İdari sözleşmelerin taraflarından en az biri idare olmak durumundadır. Karşı tarafın ise özel kişi olma zorunluluğu bulunmamaktadır; zaman zaman iki kamu tüzel kişisi arasında imzalanan sözleşmeler de idari nitelik taşımaktadırlar.
İDARİ SÖZLEŞME TÜRLERİ
MALİ İLTİZAM SÖZLEŞMELERİ
|
Bir kamu hizmetinin, götürü bir kazanç, oran veya ücret karşılığında mültezim adı verilen kimseye gördürülmesidir. Osmanlı İmparatorluğu döneminde daha çok “aşar” denilen tarım ürünleri vergileri gibi bazı vergilerin toplanması için yapılmıştır.
|
KAMU İSTİKRAZ
(BORÇLANMA)
SÖZLEŞMELERİ
|
Devlet ve bazı kamu tüzel kişileri tarafından tahvil, bono gibi adlarla çıkarılan senetler karşılığında
halktan borç para alınmasını sağlayan sözleşmelerdir.
ÖZELLİKLER:
1. Ülkemizde, Devlet adına borçlanma yetkisi Hazine
Müsteşarlığına aittir. Ayrıca, il özel İdareleri ile belediyelerin de borçlanma yetkisi vardır.

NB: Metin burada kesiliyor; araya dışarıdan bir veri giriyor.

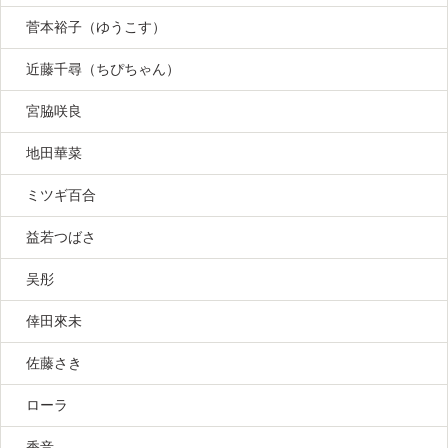
菅本裕子（ゆうこす）
近藤千尋（ちぴちゃん）
宮脇咲良
地田華菜
ミツギ百合
益若つばさ
吴彤
倖田來未
佐藤さき
ローラ
香音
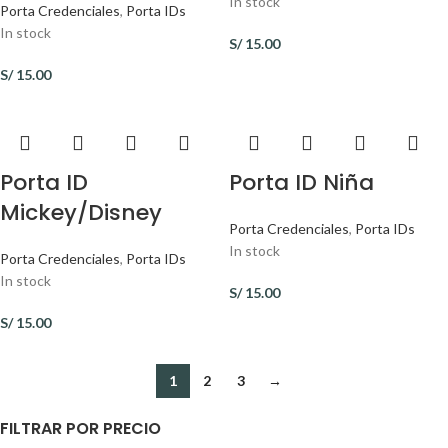
In stock
Porta Credenciales
,
Porta IDs
In stock
S/
15.00
S/
15.00
Porta ID
Porta ID Niña
Mickey/Disney
Porta Credenciales
,
Porta IDs
In stock
Porta Credenciales
,
Porta IDs
In stock
S/
15.00
S/
15.00
1
2
3
→
FILTRAR POR PRECIO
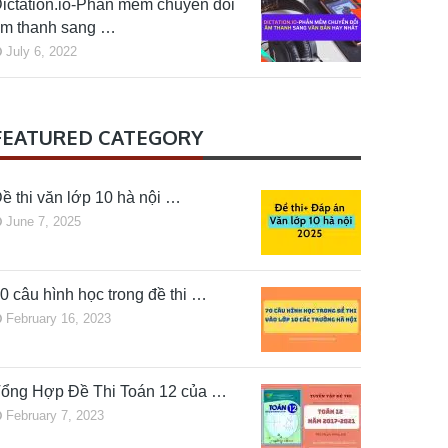
ictation.io-Phần mềm chuyển đổi
m thanh sang …
July 6, 2022
FEATURED CATEGORY
ề thi văn lớp 10 hà nội …
June 7, 2025
0 câu hình học trong đề thi …
February 16, 2023
ổng Hợp Đề Thi Toán 12 của …
February 7, 2023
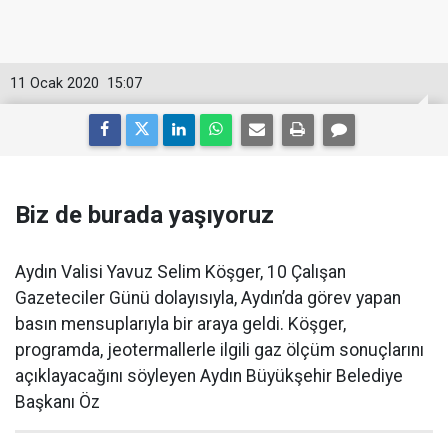
11 Ocak 2020
15:07
Biz de burada yaşıyoruz
Aydın Valisi Yavuz Selim Köşger, 10 Çalışan
Gazeteciler Günü dolayısıyla, Aydın’da görev yapan
basın mensuplarıyla bir araya geldi. Köşger,
programda, jeotermallerle ilgili gaz ölçüm sonuçlarını
açıklayacağını söyleyen Aydın Büyükşehir Belediye
Başkanı Öz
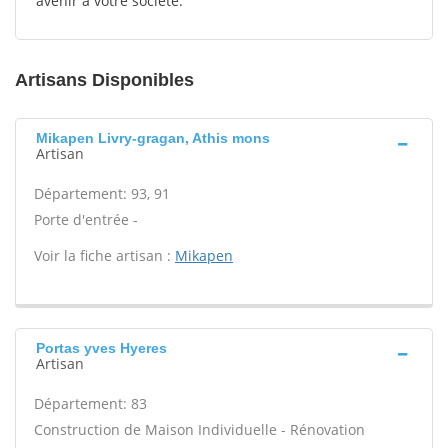
avenir à votre société.
Artisans Disponibles
Mikapen Livry-gragan, Athis mons
Artisan
Département: 93, 91
Porte d'entrée -
Voir la fiche artisan :
Mikapen
Portas yves Hyeres
Artisan
Département: 83
Construction de Maison Individuelle - Rénovation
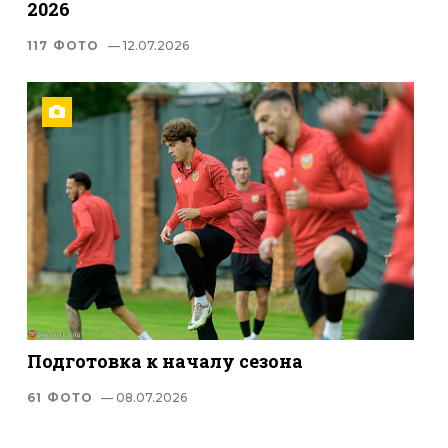
2026
117 ФОТО
— 12.07.2026
Подготовка к началу сезона
61 ФОТО
— 08.07.2026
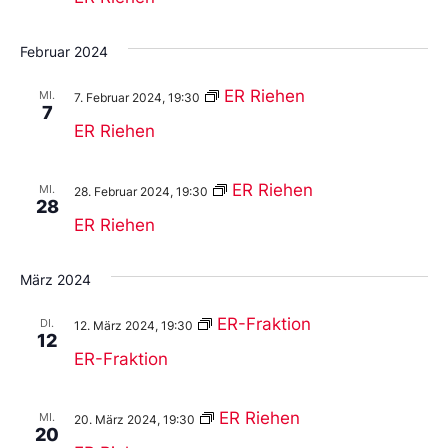
Februar 2024
ER Riehen
MI.
7. Februar 2024, 19:30
7
ER Riehen
ER Riehen
MI.
28. Februar 2024, 19:30
28
ER Riehen
März 2024
ER-Fraktion
DI.
12. März 2024, 19:30
12
ER-Fraktion
ER Riehen
MI.
20. März 2024, 19:30
20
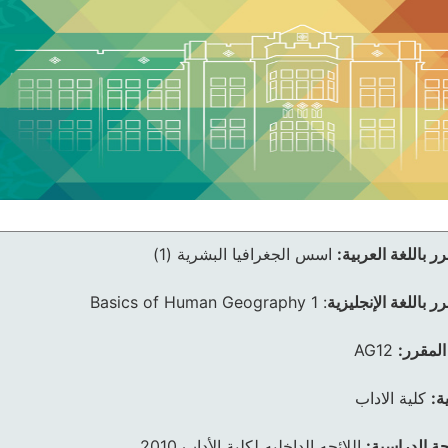
ر باللغة العربية:
اسس الجغرافيا البشرية (1)
ر باللغة الإنجليزية
:
Basics of Human Geography 1
المقرر:
AG12
ة:
كلية الاداب
ئحة الدراسية:
اللائحه الداخليه لكلية الأداب 2010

2. Hazine bonosu ve tahvil para yerine geçer ve
devredilebilir. Kural olarak haczedilemez
3. Bu sözleşmeler katılmacı (iltihakı) sözleşme
tipidir.
|
KAMU HİZMETİ İMTİYAZ
SÖZLEŞMELERİ
|
Bir kamu hizmetinin, özel kişi tarafından kurulmasını ve belli bir süre işletilmesini veya kurulmuş bulunan bir kamu hizmetinin belli bir süre işletilmesini öngören ve bununla ilgili bazı kamusal yetkilerin, özel kişilere devredilmesi sonucunu doğuran sözleşmelerdir.
ÖZELLİKLER;
1. Kamu hizmeti imtiyaz sözleşmelerinde, İdareye “imtiyaz veren”, karşı tarafa ise “imtiyaz sahibi=imtiyazcı” adı verilir.

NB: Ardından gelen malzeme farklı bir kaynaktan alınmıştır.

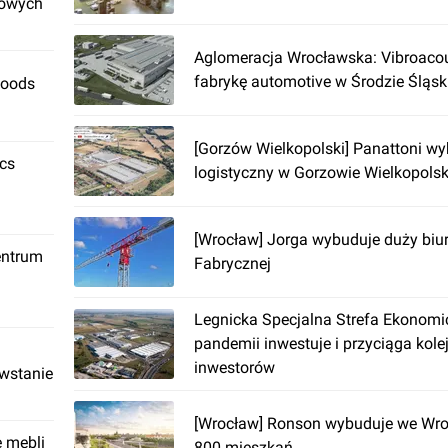
rowych
Aglomeracja Wrocławska: Vibroacou
fabrykę automotive w Środzie Śląsk
Foods
[Gorzów Wielkopolski] Panattoni wy
ics
logistyczny w Gorzowie Wielkopols
[Wrocław] Jorga wybuduje duży biur
entrum
Fabrycznej
Legnicka Specjalna Strefa Ekonom
pandemii inwestuje i przyciąga kole
inwestorów
owstanie
[Wrocław] Ronson wybuduje we Wro
ę mebli
800 mieszkań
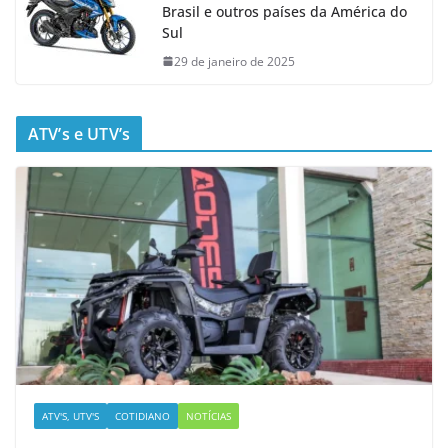
Brasil e outros países da América do
Sul
29 de janeiro de 2025
ATV’s e UTV’s
ATV'S, UTV'S
COTIDIANO
NOTÍCIAS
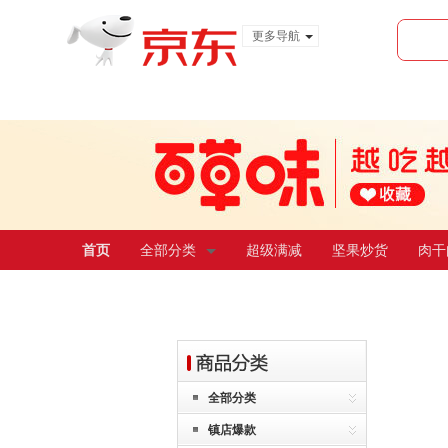
更多导航
服装城
食品
金融
首页
全部分类
超级满减
坚果炒货
肉干
全部分类
镇店爆款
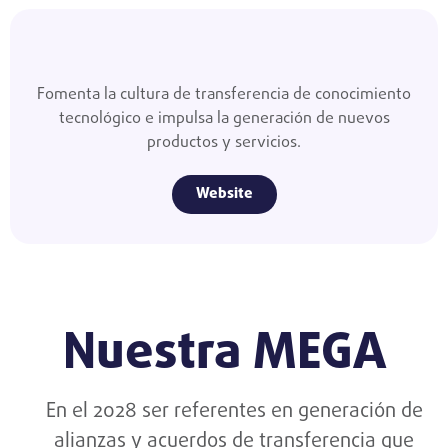
Fomenta la cultura de transferencia de conocimiento
tecnológico e impulsa la generación de nuevos
productos y servicios.
Website
Nuestra MEGA
En el 2028 ser referentes en generación de
alianzas y acuerdos de transferencia que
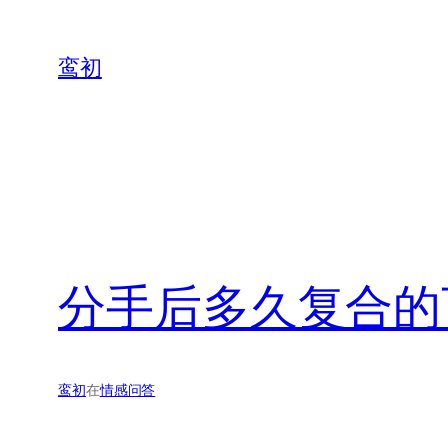
鸾初
分手后多久复合的
鸾初
在
情感问答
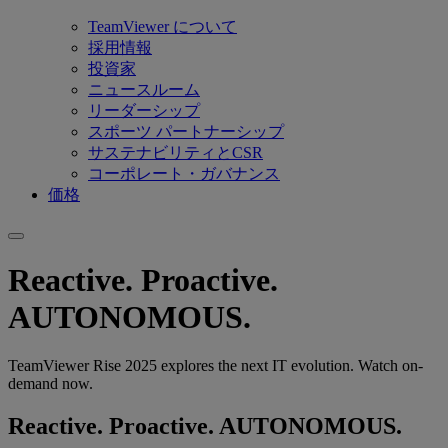
TeamViewer について
採用情報
投資家
ニュースルーム
リーダーシップ
スポーツ パートナーシップ
サステナビリティとCSR
コーポレート・ガバナンス
価格
Reactive. Proactive.️
AUTONOMOUS.
TeamViewer Rise 2025 explores the next IT evolution. Watch on-
demand now.
Reactive. Proactive.️ AUTONOMOUS.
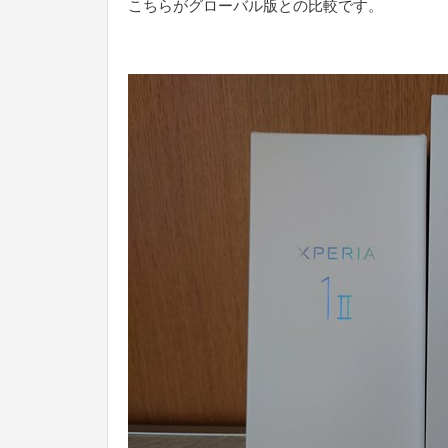
こちらがグローバル版との比較です。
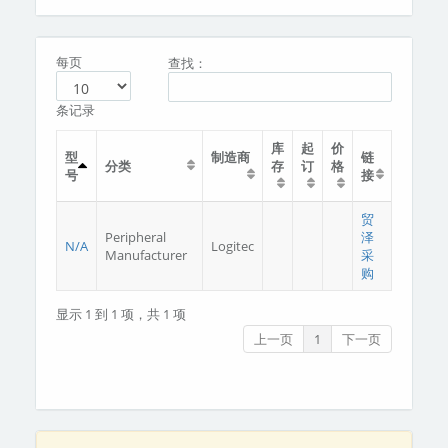
分类
关于我们
每页
查找：
条记录
库
起
价
型
制造商
链
分类
存
订
格
号
接
贸
Peripheral
泽
N/A
Logitec
Manufacturer
采
购
显示 1 到 1 项，共 1 项
上一页
1
下一页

2.Devlet adına imtiyazı bakanlar kurulu, il özel idaresi ve
belediyelerde ise meclisler verir. İmtiyazcı ise Türk A.Ş olmalıdır.

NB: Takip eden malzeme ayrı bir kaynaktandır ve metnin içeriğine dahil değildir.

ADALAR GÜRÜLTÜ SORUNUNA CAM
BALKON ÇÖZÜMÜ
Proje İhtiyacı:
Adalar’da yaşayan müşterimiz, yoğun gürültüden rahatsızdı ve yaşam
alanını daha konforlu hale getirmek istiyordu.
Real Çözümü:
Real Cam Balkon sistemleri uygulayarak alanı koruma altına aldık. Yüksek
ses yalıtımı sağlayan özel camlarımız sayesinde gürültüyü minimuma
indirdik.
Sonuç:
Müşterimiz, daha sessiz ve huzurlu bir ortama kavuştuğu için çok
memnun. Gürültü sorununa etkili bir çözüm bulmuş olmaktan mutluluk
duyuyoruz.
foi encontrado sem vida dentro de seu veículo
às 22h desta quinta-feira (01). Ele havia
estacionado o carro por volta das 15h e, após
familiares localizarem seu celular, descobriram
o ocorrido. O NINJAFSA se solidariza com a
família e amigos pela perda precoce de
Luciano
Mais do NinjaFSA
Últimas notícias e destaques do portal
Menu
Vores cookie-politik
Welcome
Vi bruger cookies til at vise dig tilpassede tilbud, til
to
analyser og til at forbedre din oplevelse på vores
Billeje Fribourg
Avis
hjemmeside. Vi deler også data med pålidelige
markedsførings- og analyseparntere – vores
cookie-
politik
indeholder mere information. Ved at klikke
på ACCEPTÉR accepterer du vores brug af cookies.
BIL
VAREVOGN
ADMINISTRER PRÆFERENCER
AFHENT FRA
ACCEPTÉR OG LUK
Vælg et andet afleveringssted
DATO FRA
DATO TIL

3. Danıştay’ın görüşü alınır
4. En fazla 49 yıllığına verilir
|
YERALTI VE YERÜSTÜ
SERVETLERE İLİŞKİN
İŞLETME SÖZLEŞMELERİ
|
Günümüzde ticari madenlerde ruhsat usulü uygulanırken ticari olmayan madenlerde ( kaplıca ılıca vs.) sözleşme usulü uygulanır
|
ORMAN İŞLETME SÖZLEŞMESİ
|
1982 Anayasasına göre orman işletme tekeli devlete ait olduğu için bu sözleşmelerin günümüzde yapılması
imkânsızdır.
|
İDARİ HİZMET SÖZLEŞMELERİ
|
Özel bir mesleki bilgiye ve ihtisasa gerek gösteren geçici işlerde çalıştırılan ve işçi ve memur niteliği taşımayan, kamu görevlileri (sözleşmeli personel) ile İdare arasında, Devlet Memurları Kanunu’nun 4. maddesine, ya da özel bir yasaya dayanarak yapılan sözleşmeler de idari sözleşme sayılmaktadır. Bu sözleşmelerde devlet personel dairesi başkanlığıyla, maliye bakanlığının görüşü alınır.
|
MÜŞTEREK EMANET
USÜLÜNE AİT
SÖZLEŞMELER
|
İLERİDE KAMU HİZMETLERİNİN
GÖRÜLME USÜLLERİNDE ANLATILACAKTIR
|
B. İDARENİN ÖZEL HUKUK SÖZLEŞMELERİ: KAMU İHALELERİ
Konusu, idarenin ihtiyaç duymuş olduğu mal ve hizmetleri temin etmek ya da artık ihtiyaç duymadığı malları satmak için yaptığı alım-satım, trampa, kiralama, yapım, taşıma, bayındırlık gibi sözleşmelerdir. İdari sözleşmelerde sözleşmeci özel kişi bir kamu hizmetine katılmakta iken; bu sözleşmelerde bir kamu hizmetinin yürütülmesi söz konusu değildir. Burada idare sadece ihtiyaç duyduğu mal ve hizmetleri temin etmekte ya
da eski mallarını elinden çıkarmaktadır.
Bu sözleşmelerde, idari sözleşmelerden farklı olarak, bireylerle eşitlik ilkesi geçerlidir. Bu sözleşmelere Borçlar Hukuku kuralları tatbik edilir ve olası uyuşmazlıklar adli yargıda çözümlenir. Buna rağmen idarenin belirli üstünlüklerine kamu yararı amacıyla yer verilmektedir.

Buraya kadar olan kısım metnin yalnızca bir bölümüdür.